Stored data entries

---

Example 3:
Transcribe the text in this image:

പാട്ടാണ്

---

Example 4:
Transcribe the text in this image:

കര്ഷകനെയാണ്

Description of the task
Write all of the records out again exactly.

Expected answer
---

Example 3:
Transcribe the text in this image:

പാട്ടാണ്

---

Example 4:
Transcribe the text in this image:

കര്ഷകനെയാണ്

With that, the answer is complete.